The broader indices in the Indian stock market have achieved new record highs, buoyed by strong economic signals. This includes favourable monsoon patterns, rising demand expectations driven by the festive season, and indications of a potential rate cut by the US Federal Reserve in its next policy meeting. As these factors align, it's a favourable time for those looking to invest in stocks.
Market overview: record-high indices
This week, the BSE Sensex surged by 1,707.01 points, a 2.10% increase, closing at 82,890.94. Simultaneously, the Nifty50 index climbed 504.35 points, or 2.02%, to settle at 25,356.50. Both indices set new record highs on 12th September, with the Sensex reaching 83,116.19 and the Nifty50 peaking at 25,433.35.
Broader indices, including Smallcap, Largecap, and Midcap, have performed well. The BSE Smallcap index rose by 2%, while the Largecap and Midcap indices gained around 2% and 1.5%, respectively. With such upward momentum, investors are more inclined to invest in stocks, especially in the smallcap segment, where returns have ranged from 10-30%.
Foreign and domestic investment trends
The stock market has seen strong inflows from both foreign and domestic institutional investors. Foreign institutional investors (FIIs) purchased equities worth ₹15,199.6 crore this week, and domestic institutional investors (DIIs) added ₹2,444.19 crore worth of equities. Overall, FII equity purchases for the month reached ₹16,600.88 crore, while DIIs bought stocks valued at ₹7,990.18 crore. This steady flow of investments demonstrates increasing confidence in the Indian stock market, encouraging more individuals to invest in stocks.
Sector performance: Mixed results
Sectoral performance was mixed, with the Nifty FMCG, Information Technology, and Media indices leading the charge, each gaining nearly 3%. However, the Oil & Gas sector faced a 2.6% decline. Nevertheless, the broader market sentiment remains positive as investors look to capitalise on growth opportunities in sectors like FMCG and IT, further enhancing the appeal of investing in stocks during this bullish phase.

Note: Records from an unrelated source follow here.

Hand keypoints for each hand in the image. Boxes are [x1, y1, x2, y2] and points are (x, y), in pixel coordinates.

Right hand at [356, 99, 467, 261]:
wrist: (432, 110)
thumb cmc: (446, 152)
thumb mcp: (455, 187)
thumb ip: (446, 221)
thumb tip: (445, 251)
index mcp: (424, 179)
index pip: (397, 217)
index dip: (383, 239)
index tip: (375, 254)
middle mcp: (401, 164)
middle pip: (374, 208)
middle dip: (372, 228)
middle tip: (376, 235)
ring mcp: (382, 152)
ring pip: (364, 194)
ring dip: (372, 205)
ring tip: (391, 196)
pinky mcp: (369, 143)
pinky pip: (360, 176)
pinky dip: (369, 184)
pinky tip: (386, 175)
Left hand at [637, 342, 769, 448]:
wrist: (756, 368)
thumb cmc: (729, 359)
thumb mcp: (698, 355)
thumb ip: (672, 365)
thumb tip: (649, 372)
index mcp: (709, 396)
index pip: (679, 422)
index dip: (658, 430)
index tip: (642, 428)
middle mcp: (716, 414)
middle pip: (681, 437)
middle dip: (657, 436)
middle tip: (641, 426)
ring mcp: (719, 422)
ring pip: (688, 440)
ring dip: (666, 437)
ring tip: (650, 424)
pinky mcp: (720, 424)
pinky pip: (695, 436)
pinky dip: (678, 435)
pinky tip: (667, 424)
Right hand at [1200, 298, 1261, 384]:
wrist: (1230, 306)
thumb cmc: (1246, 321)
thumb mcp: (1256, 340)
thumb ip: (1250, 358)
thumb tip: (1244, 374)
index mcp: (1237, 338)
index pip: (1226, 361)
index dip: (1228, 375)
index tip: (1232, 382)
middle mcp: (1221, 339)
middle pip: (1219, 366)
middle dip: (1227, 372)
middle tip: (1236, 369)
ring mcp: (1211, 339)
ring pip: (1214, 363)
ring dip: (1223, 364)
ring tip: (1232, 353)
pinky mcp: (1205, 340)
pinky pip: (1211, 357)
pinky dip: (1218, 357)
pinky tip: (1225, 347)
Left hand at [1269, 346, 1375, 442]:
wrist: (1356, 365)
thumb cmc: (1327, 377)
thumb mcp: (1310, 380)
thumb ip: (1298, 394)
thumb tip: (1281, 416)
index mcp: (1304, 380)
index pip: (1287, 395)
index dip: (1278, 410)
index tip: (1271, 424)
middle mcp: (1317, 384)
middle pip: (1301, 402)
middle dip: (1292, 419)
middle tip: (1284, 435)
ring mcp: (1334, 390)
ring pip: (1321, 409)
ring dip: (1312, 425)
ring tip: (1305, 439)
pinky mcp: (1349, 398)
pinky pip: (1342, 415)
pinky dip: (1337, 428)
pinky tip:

Factors driving market optimism
Vinod Nair, Head of Research at Geojit Financial Services, highlights the resilience of Indian markets despite earlier concerns, including the SEBI deadline for FII disclosures and fears of a recession in the US. Additionally, economic data such as US inflation and jobless claims, combined with comments from the Bank of Japan about potential rate hikes, created caution. However, positive factors such as a strong monsoon, steady Indian inflation, and an uptick in July's IIP (Index of Industrial Production) have counterbalanced these concerns.
Investors should also note that upcoming events, such as the Federal Open Market Committee (FOMC) meeting, could have a significant influence on market trends. Despite these uncertainties, the overall market outlook remains promising, particularly for those keen to invest in stocks during this period of growth.
Smallcap surge: Key gainers and losers
The BSE Smallcap index, which saw impressive gains, featured several standout performers. Stocks such as Hardwyn India, Panacea Biotec, and Sadhana Nitrochem rose by 20-30%. On the flip side, companies like Abans Holdings, Granules India, and TV Today Network faced declines, dropping between 7-21%.
The current market offers significant opportunities for investors focused on smallcaps. The substantial gains in this segment underscore the potential for strong returns, particularly for those willing to invest in stocks that have shown sustained growth.
Technical analysis: Where are the indices headed?
Amol Athawale, VP of Technical Research at Kotak Securities, notes that while the short-term market outlook is positive, there may be range-bound price action due to overbought conditions. He advises investors to watch key support levels at 25,225-25,000 for the Nifty50 and 82,500-82,000 for the Sensex. Resistance zones are expected at 25,500-25,700 for Nifty50 and 83,500-84,000 for the Sensex.
For those eyeing the Bank Nifty, the trend remains bullish as long as it trades above its 50-day simple moving average (SMA) of 51,350. Any dip below this level could prompt traders to exit long positions. The potential for further gains exists, with a target of 52,250-52,700 in sight.
Investing in stocks amidst market optimism
Given the current bullish sentiment, this may be an opportune time for new and seasoned investors to explore options to invest in stocks. While there are short-term risks, particularly in overbought segments, the broader market environment remains supportive, driven by factors like robust demand expectations, positive foreign and domestic institutional inflows, and potential global rate cuts.
As we move into the festive season, demand across various sectors is expected to rise, further boosting the stock market. Investors looking to take advantage of this momentum should consider diversifying their portfolios, focusing on both large and smallcap stocks, and keeping an eye on technical indicators to inform their trading strategies.